Last year I wrote about a speech J.K. Rowling gave at the PEN literary awards gala on the importance of free speech. Rowling took the classical liberal line saying the answer to speech that offends you is not a safe space but more speech. She went even further, warning that anyone who attempts to silence speech they disagree with is traveling the path of tyrants. Rowling even used the example of a petition to keep Trump out the the UK, saying it was a mistake to try to silence him even though she considered him a “bigot.”
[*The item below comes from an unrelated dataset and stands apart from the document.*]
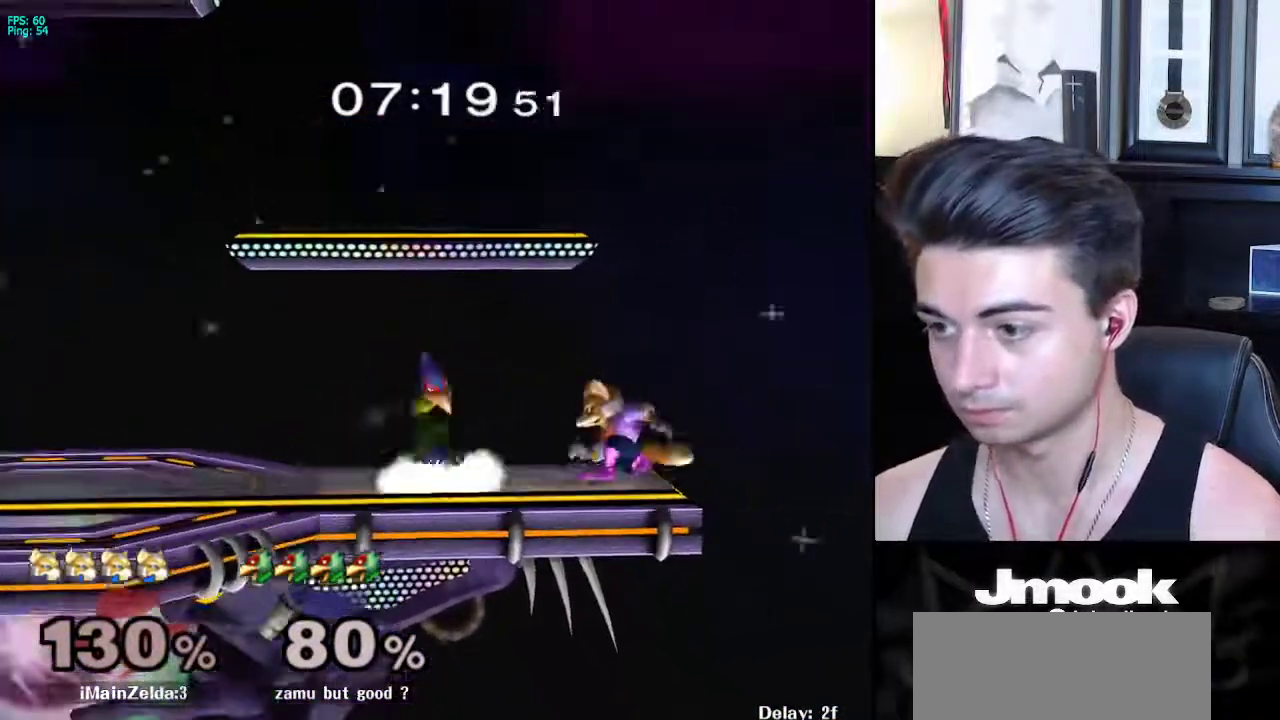
{"buttons": ["A"], "left_stick": "left", "right_stick": "center", "events": [[67, "A", "down"], [117, "A", "up"], [450, "A", "down"]]}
Perhaps 20 years ago, or even 10, that stance would have been unremarkable, but today we live in the era of call-out culture, micro-aggressions, safe spaces and the heckler’s veto. So having the world’s best-known living author unreservedly defend free speech the way Rowling did seemed like a significant win for the good guys. And that’s why it’s a bit disappointing to see the way she has behaved over the past few days.

It started, as these things often do, with a video clip that had been edited in a misleading fashion. Someone tweeted out a video of President Trump apparently ignoring the outstretched arm of a little boy in a wheelchair. That really set Rowling off. The tweets have since been deleted but they read in part, “This monster of narcissism values only himself and his pale reflections. The disabled, minorities, transgender people, the poor, women (unless related to him by ties of blood, and therefore his creations) are treated with contempt, because they do not resemble Trump.” She added, “My mother used a wheelchair. I witnessed people uncomfortable around her disability, but if they had a shred of decency they got over it.” Chelsea Clinton also jumped on the bandwagon, RTing some of what Rowling had said.
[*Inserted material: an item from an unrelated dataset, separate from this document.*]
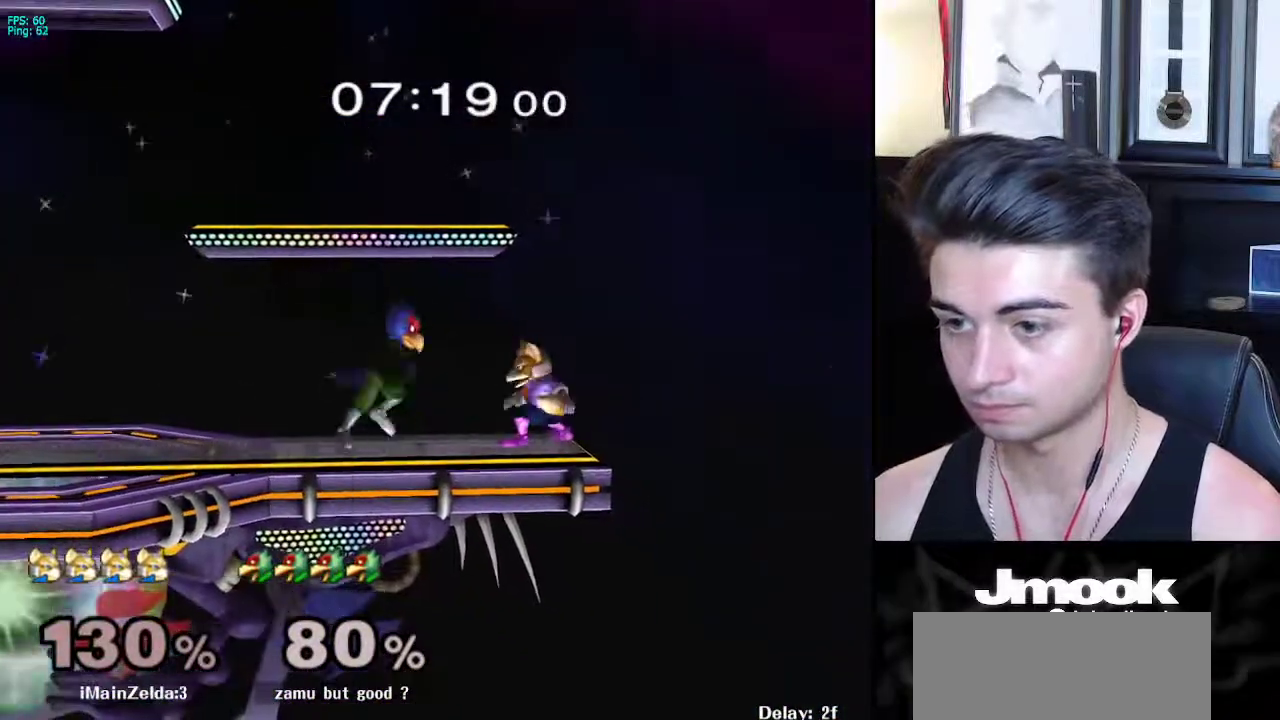
{"buttons": [], "left_stick": "left", "right_stick": "center", "events": [[33, "A", "up"], [317, "A", "down"], [383, "A", "up"]]}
If Trump had ignored a child in a wheelchair, he’d deserve all of this and more, but it turns out the president didn’t do that. The NY Times reports:

The boy’s mother, Marjorie Kelly Weer, wrote in a post on Facebook over the weekend that Ms. Rowling had misinterpreted the situation. “If someone can please get a message to JK Rowling: Trump didn’t snub my son & Monty wasn’t even trying to shake his hand,” she wrote, adding that Monty didn’t much like shaking hands.
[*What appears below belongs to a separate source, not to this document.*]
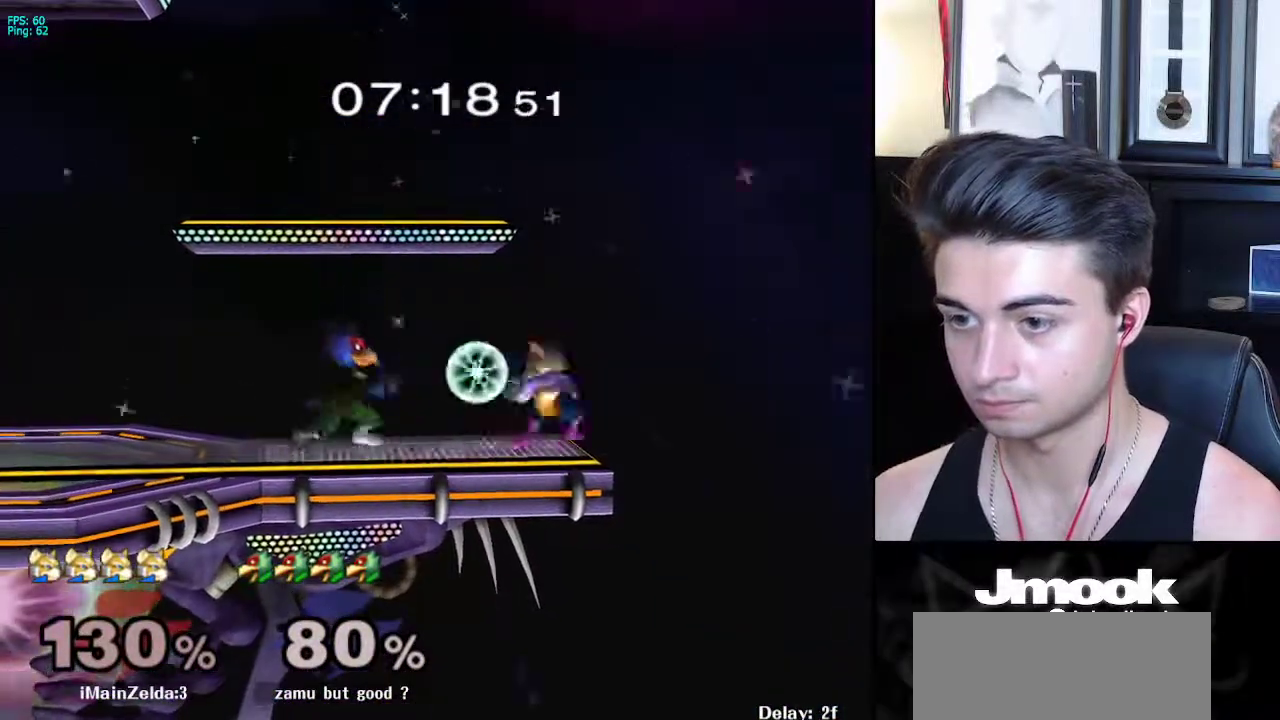
{"buttons": [], "left_stick": "left", "right_stick": "center", "events": [[217, "A", "down"], [333, "A", "up"]]}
Here’s a screencap of the mother’s message:

Video also confirms Trump went directly to 3-year-old Montgomery Weer as soon as he entered the room.

At some point, Rowling did learn she had made a mistake. She deleted the tweets attacking the president and then issued this semi-apology:

This is pretty weak sauce. Rowling gets partial credit for deleting the false tweets and acknowledging she made an error. However, where is her apology. Yes, she apologizes to Monty Weer and his family but she didn’t call him a “monster.” Where is the apology to Trump, the person she implied lacked a shred of decency?

I understand that Rowling doesn’t like Trump very much but if you unload on someone based on your own misunderstanding, don’t you need to take responsibility for that? As someone who writes dozens of stories a week, I’ve been in this situation a few times and it’s never pleasant to find out you made a mistake. But personal responsibility is an important part of free speech. Given how clearly she spoke about the topic last year, I expected J.K. Rowling to know that and to act accordingly.